The Republican-majority Trump Board (Republicans John F. Ring, Marvin E. Kaplan, and William J. Emanuel; there were two vacancies), pursuant to its right to engage in rulemaking, issued a final rule that effectively overruled Browning-Ferris, reverting the joint employer test to the pro-employer standard that existed prior to Browning-Ferris.
Students
The NLRB repeatedly has shifted its position on the status of student-workers under the NLRA. The NLRB held that student-workers were not employees under the NLRA until 2000. Then, in New York University, 332 NLRB 1205, the NLRB reversed course and held for the first time that certain university graduate student assistants were statutory employees. It stated, “[A]mple evidence exists to find that graduate assistants plainly and literally fall within the meaning of ‘employee’ as defined in Section 2(3).” The NLRB majority that issued the pro-union/employee decision consisted of Democrats John C. Truesdale and Liebman and Republican Hurtgen.
Four years later, the NLRB reverted to its prior pro-employer position. The George W. Bush Republican-majority NLRB held in Brown University, 342 NLRB 483 (2004), that graduate student teaching assistants, research assistants, and proctors in the petitioned-for bargaining unit were not statutory employees. The NLRB reasoned that “graduate student assistants, who perform services at a university in connection with their studies, have a predominately academic, rather than economic, relationship with their school” and, therefore, “[are] not employees within the intendment of the Act.” Battista (Republican), Schaumburg (Republican), Meister (Republican), Liebman (Democrat), and Walsh (Democrat) were the NLRB members.
Twelve years later, the Democratic majority NLRB (Democrats Pearce, Hirozawa, and McFerran and Republican Miscimarra) changed its position on the status of student-workers. In Columbia University, 364 NLRB No. 90 (2016), the NLRB overruled Brown University and determined that an employment relationship can exist under the NLRA between a private college or university and its employee, even when the employee is simultaneously a student. The NLRB observed, “Statutory coverage is permitted by virtue of an employment relationship; it is not foreclosed by the existence of some other, additional relationship that the Act does not reach.” Thus, the NLRB said an individual “may be both a student and an employee; a university may be both the student’s educator and employer.”
Although Columbia University is the current law on the status of student-workers as “employees” under the NLRA, a proposed rule promulgated by the majority Republican Trump NLRB would overrule the decision.
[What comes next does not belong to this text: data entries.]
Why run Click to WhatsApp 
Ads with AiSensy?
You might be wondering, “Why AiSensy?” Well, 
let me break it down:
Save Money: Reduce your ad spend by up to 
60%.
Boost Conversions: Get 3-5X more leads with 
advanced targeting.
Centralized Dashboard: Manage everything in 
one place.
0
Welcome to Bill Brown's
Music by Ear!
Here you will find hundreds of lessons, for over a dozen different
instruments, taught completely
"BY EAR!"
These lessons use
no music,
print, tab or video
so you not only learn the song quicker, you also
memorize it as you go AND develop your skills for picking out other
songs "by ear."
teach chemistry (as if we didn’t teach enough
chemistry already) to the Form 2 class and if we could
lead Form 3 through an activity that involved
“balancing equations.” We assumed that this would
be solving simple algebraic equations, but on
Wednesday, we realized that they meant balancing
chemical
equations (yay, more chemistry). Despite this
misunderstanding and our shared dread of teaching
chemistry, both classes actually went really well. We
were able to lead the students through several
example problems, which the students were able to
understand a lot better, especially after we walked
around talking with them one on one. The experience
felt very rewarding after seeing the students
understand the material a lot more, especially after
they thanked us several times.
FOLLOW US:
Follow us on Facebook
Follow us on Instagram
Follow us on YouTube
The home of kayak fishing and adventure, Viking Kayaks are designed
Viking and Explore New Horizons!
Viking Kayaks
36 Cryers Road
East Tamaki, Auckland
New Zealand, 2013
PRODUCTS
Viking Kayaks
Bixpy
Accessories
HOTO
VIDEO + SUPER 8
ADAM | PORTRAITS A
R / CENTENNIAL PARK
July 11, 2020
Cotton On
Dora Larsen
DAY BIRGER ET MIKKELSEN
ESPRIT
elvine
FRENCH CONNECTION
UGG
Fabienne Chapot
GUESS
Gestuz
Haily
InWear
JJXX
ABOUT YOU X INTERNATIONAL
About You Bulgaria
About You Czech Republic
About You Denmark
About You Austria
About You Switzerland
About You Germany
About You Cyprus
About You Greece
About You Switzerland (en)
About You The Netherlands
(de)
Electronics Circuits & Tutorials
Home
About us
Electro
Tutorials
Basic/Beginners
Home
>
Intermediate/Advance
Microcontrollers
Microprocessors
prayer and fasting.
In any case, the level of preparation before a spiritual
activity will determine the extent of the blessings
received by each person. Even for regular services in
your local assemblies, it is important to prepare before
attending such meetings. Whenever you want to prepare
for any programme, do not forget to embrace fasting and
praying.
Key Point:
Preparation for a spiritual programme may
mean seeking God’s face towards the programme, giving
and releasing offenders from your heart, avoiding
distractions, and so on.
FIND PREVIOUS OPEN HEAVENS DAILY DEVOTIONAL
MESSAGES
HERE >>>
The proposed (pro-employer) rule would “overrule extant precedent and return to the state of law as it existed from shortly after the Board first asserted jurisdiction over private colleges and universities in the early 1970s to 2000 and, with brief exceptions, for most of the time since then.” The proposed rule states:
Students who perform any services, including, but not limited to, teaching or research assistance, at a private college or university in connection with their undergraduate or graduate studies are not employees within the meaning of Section 2(3) of the Act.
The comment period closed on February 28, 2020. A final rule has not been issued.
Conclusion
The NLRB also has flip-flopped on other important issues, such as an employer’s obligation to bargain over employee discipline where a union has been certified as employee representative, but a collective bargaining agreement has not yet been agreed upon. These and other issues will be dealt with in subsequent articles on the NLRB’s possible direction if President Donald Trump is reelected or if former-Vice President Joe Biden becomes President.